Les organisations sectorielles ont également réagi à la démission du gouvernement, en mettant en avant les intérêts de leur profession. ESS France, l’organisation qui regroupe les entreprises de l’Economie sociale et solidaire, fait ainsi entendre une voix dissonante parmi les organisations patronales. Les entreprises de l’ESS avaient en effet été particulièrement virulentes contre le projet de budget du gouvernement qui menaçait de réduire les crédits publics pour le secteur. “Le scénario de la reconduction du budget 2024 est bien meilleur que celui de 2025 avec sa double lame des coupes nationales se répercutant au niveau local, estime ainsi Benoît Hamon, le président d’ESS France. Avec ce texte, ce sont 186 000 emplois menacés en France sur les 2,4 millions de salariés de l’économie sociale et solidaire.”
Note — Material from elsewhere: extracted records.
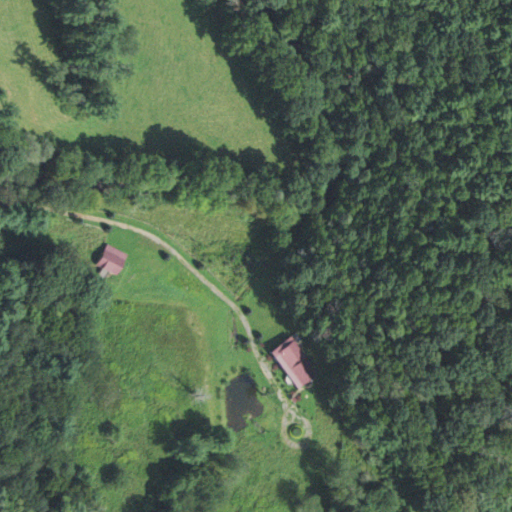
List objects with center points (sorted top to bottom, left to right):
road: (178, 250)
building: (111, 261)
building: (110, 262)
building: (295, 362)
building: (292, 364)
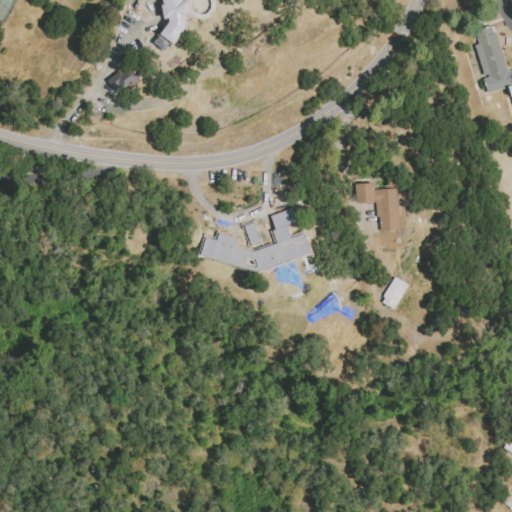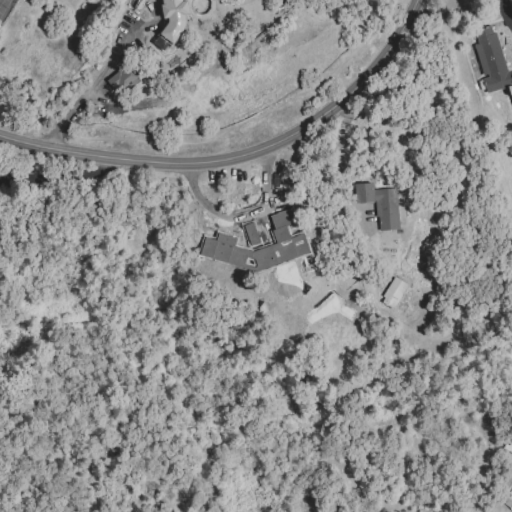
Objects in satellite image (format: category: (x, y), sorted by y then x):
road: (504, 14)
building: (171, 20)
building: (491, 61)
road: (101, 74)
building: (121, 78)
road: (240, 155)
building: (379, 204)
building: (393, 293)
building: (506, 503)
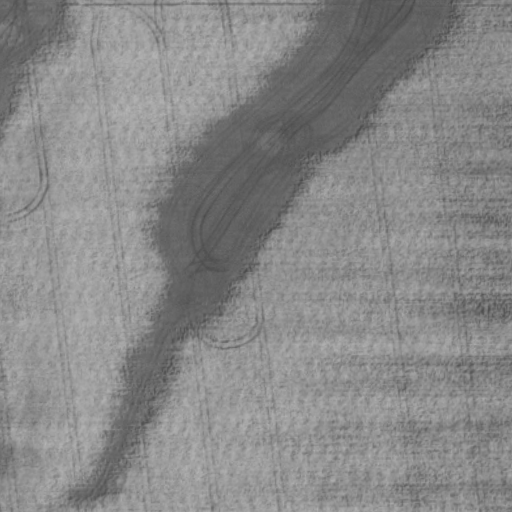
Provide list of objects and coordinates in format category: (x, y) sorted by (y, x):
crop: (255, 256)
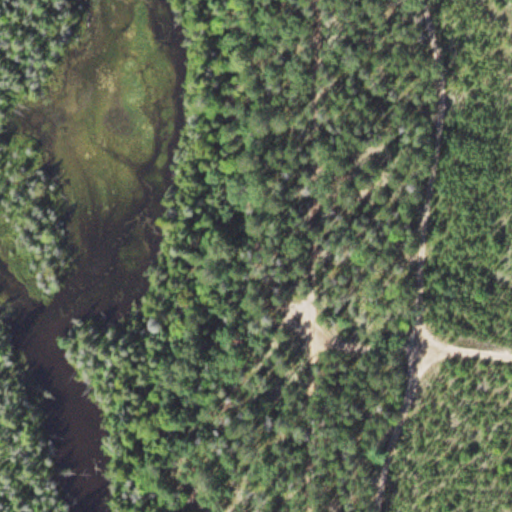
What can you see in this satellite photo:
road: (318, 256)
road: (420, 256)
road: (407, 344)
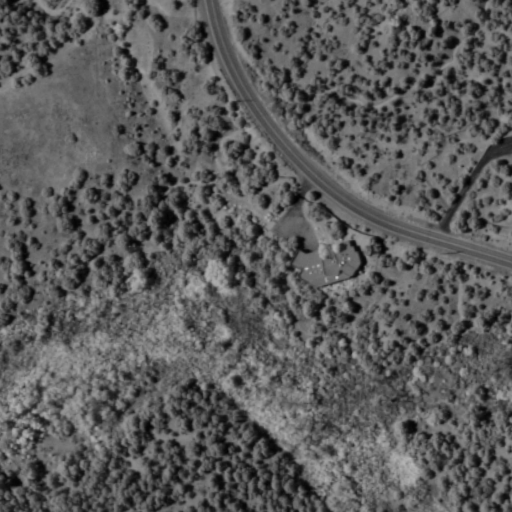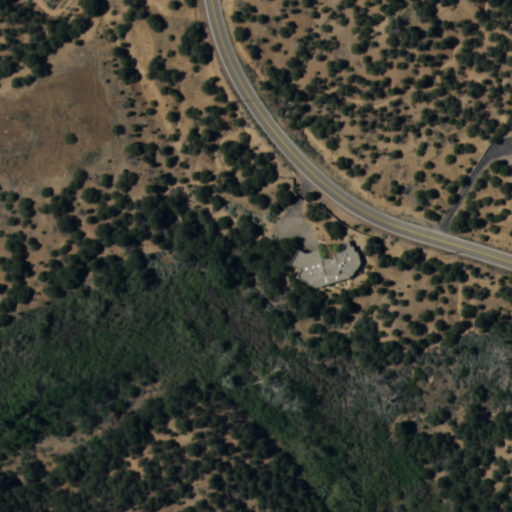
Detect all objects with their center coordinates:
road: (320, 178)
road: (466, 181)
building: (330, 263)
building: (331, 263)
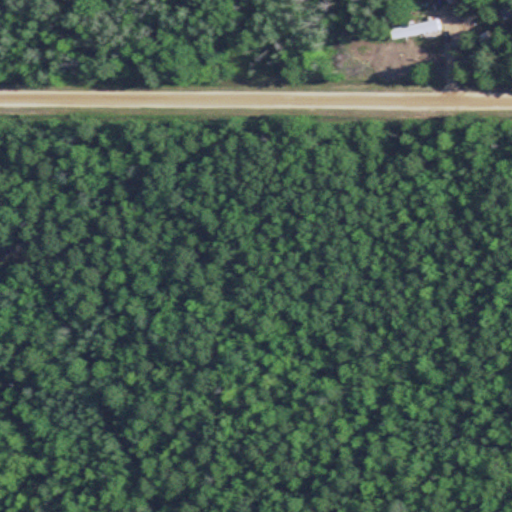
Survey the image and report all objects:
building: (437, 16)
road: (256, 104)
building: (4, 246)
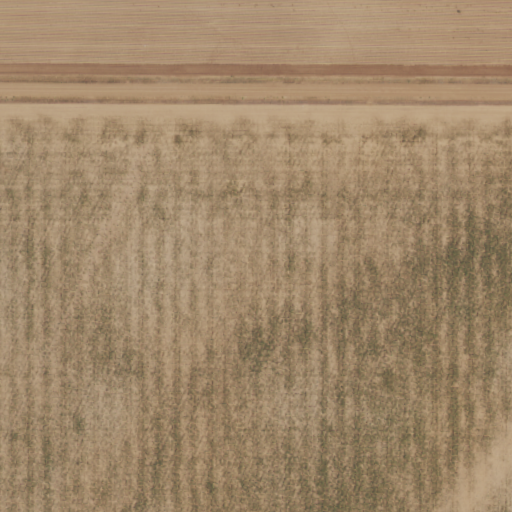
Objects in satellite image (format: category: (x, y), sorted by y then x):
road: (256, 86)
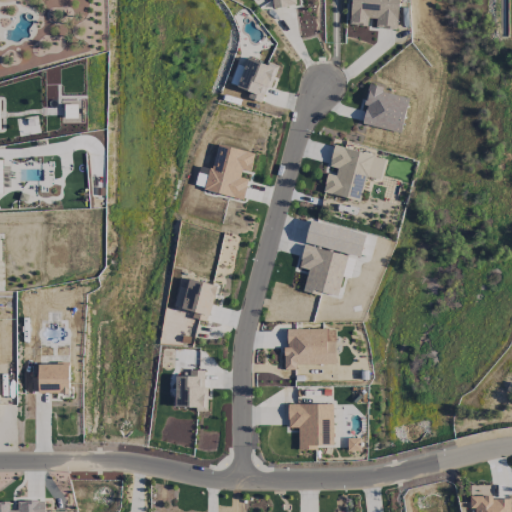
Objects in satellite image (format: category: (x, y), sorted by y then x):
building: (282, 3)
building: (374, 12)
road: (296, 44)
building: (253, 78)
building: (384, 109)
building: (350, 169)
building: (228, 171)
building: (1, 176)
building: (335, 238)
building: (322, 270)
road: (259, 279)
building: (196, 298)
building: (309, 347)
building: (53, 378)
building: (191, 390)
building: (311, 424)
building: (353, 444)
road: (257, 478)
building: (489, 504)
building: (23, 506)
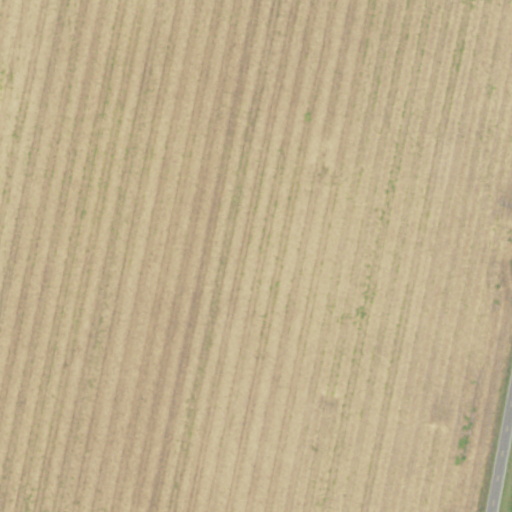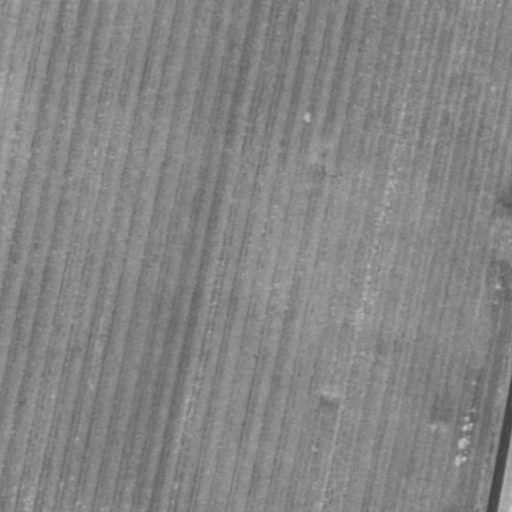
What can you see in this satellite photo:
road: (503, 464)
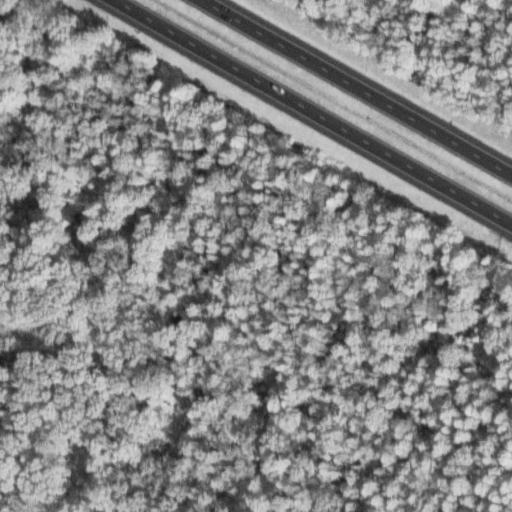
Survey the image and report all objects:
road: (358, 86)
road: (314, 111)
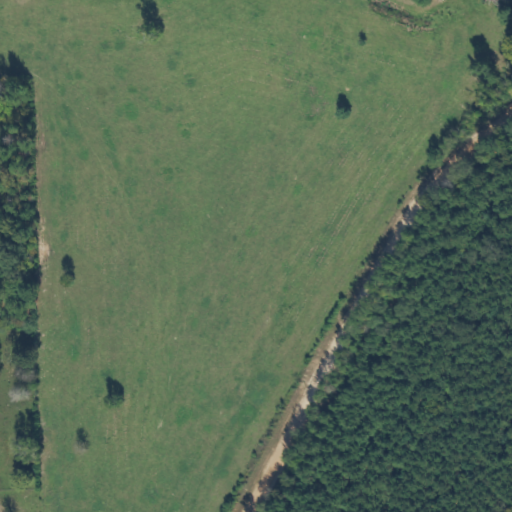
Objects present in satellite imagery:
road: (359, 316)
park: (17, 407)
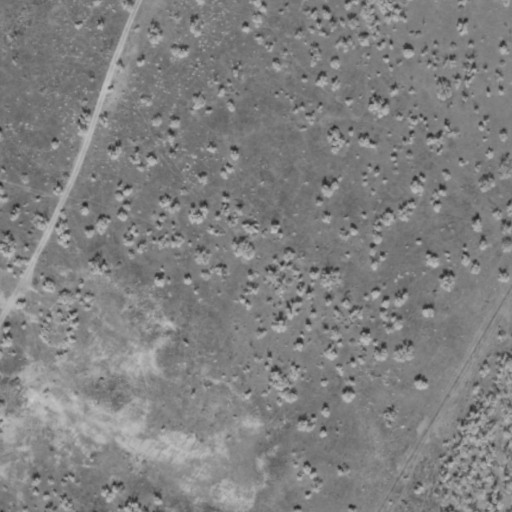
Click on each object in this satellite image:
road: (106, 231)
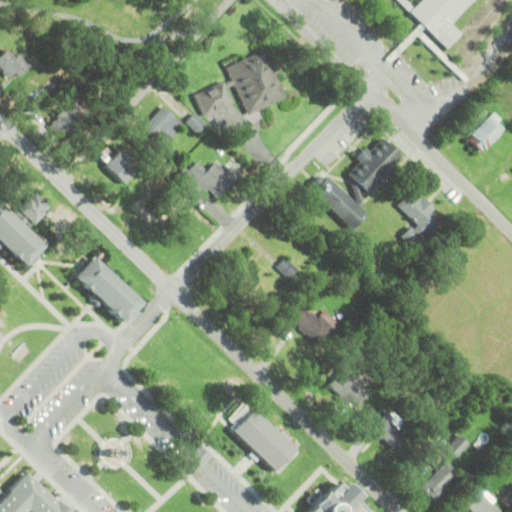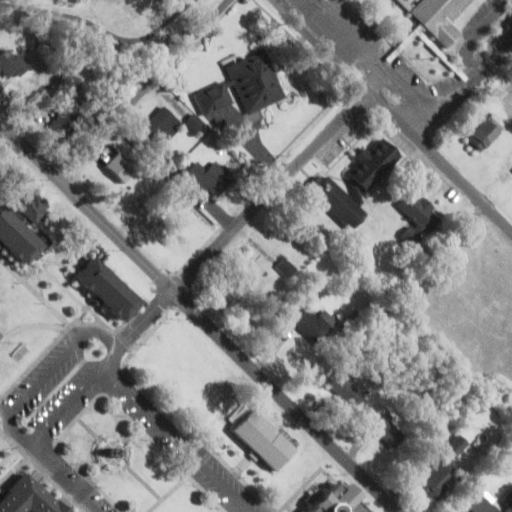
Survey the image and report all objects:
building: (438, 17)
building: (443, 18)
building: (8, 62)
building: (254, 81)
building: (257, 81)
building: (209, 84)
road: (465, 85)
road: (145, 89)
building: (214, 95)
road: (395, 113)
building: (63, 120)
building: (166, 122)
building: (194, 122)
building: (197, 123)
building: (159, 125)
building: (485, 131)
building: (486, 134)
building: (376, 163)
building: (125, 166)
building: (214, 177)
building: (200, 179)
building: (354, 181)
road: (271, 189)
building: (342, 201)
building: (37, 208)
building: (421, 211)
building: (415, 217)
building: (20, 227)
building: (21, 234)
road: (58, 262)
building: (285, 266)
building: (287, 268)
road: (34, 269)
road: (53, 275)
building: (249, 276)
road: (41, 283)
building: (104, 288)
building: (114, 288)
road: (35, 290)
road: (169, 299)
road: (199, 315)
road: (99, 319)
road: (76, 323)
building: (308, 323)
road: (30, 324)
road: (137, 326)
road: (3, 333)
road: (36, 361)
road: (48, 376)
building: (349, 388)
building: (346, 389)
road: (106, 394)
road: (217, 421)
building: (389, 429)
building: (261, 438)
road: (38, 439)
road: (178, 439)
building: (268, 439)
building: (457, 445)
road: (115, 451)
road: (9, 456)
road: (126, 461)
road: (42, 469)
building: (440, 479)
building: (440, 482)
road: (148, 483)
road: (155, 491)
road: (169, 493)
building: (26, 497)
building: (33, 498)
building: (347, 500)
building: (480, 503)
building: (484, 505)
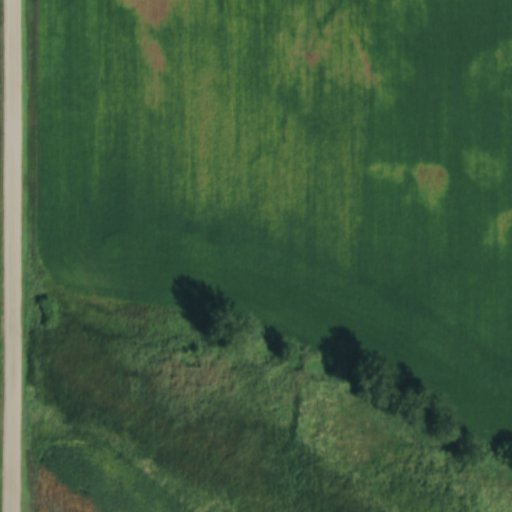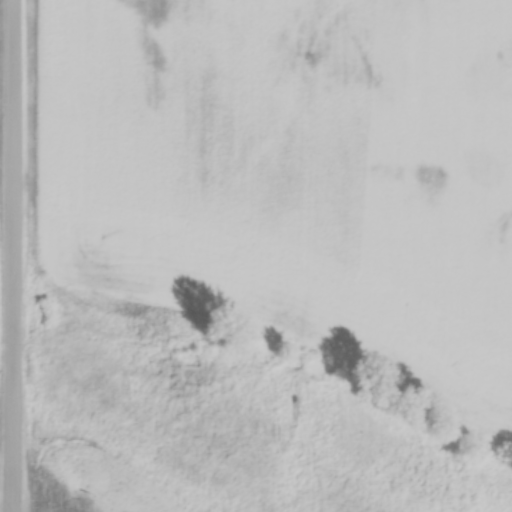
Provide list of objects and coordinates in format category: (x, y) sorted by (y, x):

La finance durable attend Bruxelles
Les professionnels de la finance solidaire, au contraire, militait auprès du gouvernement pour rendre plus strict l’agrément des entreprises de l’ESS, que ses membres financent. “L’association s’était mise en ordre de marche pour tenter de conserver l’exigence de l’agrément ESUS (Entreprise Solidaire d’Utilité Sociale), explique Patrick Sapy, directeur de l’association FAIR, qui gère le label Finansol. En effet, le champ de la réduction fiscale pour l’investissement dans ces entreprises (IR-PME-ESUS) avait été élargi en 2024 à un domaine d’activité, qui selon nous, ne relève pas de l’utilité sociale. L’absence de Loi de Finances pour 2025 ne permet donc pas de revenir à la situation antérieure à 2024 et risque de continuer à favoriser des réductions d’impôts pour des mauvaises raisons”.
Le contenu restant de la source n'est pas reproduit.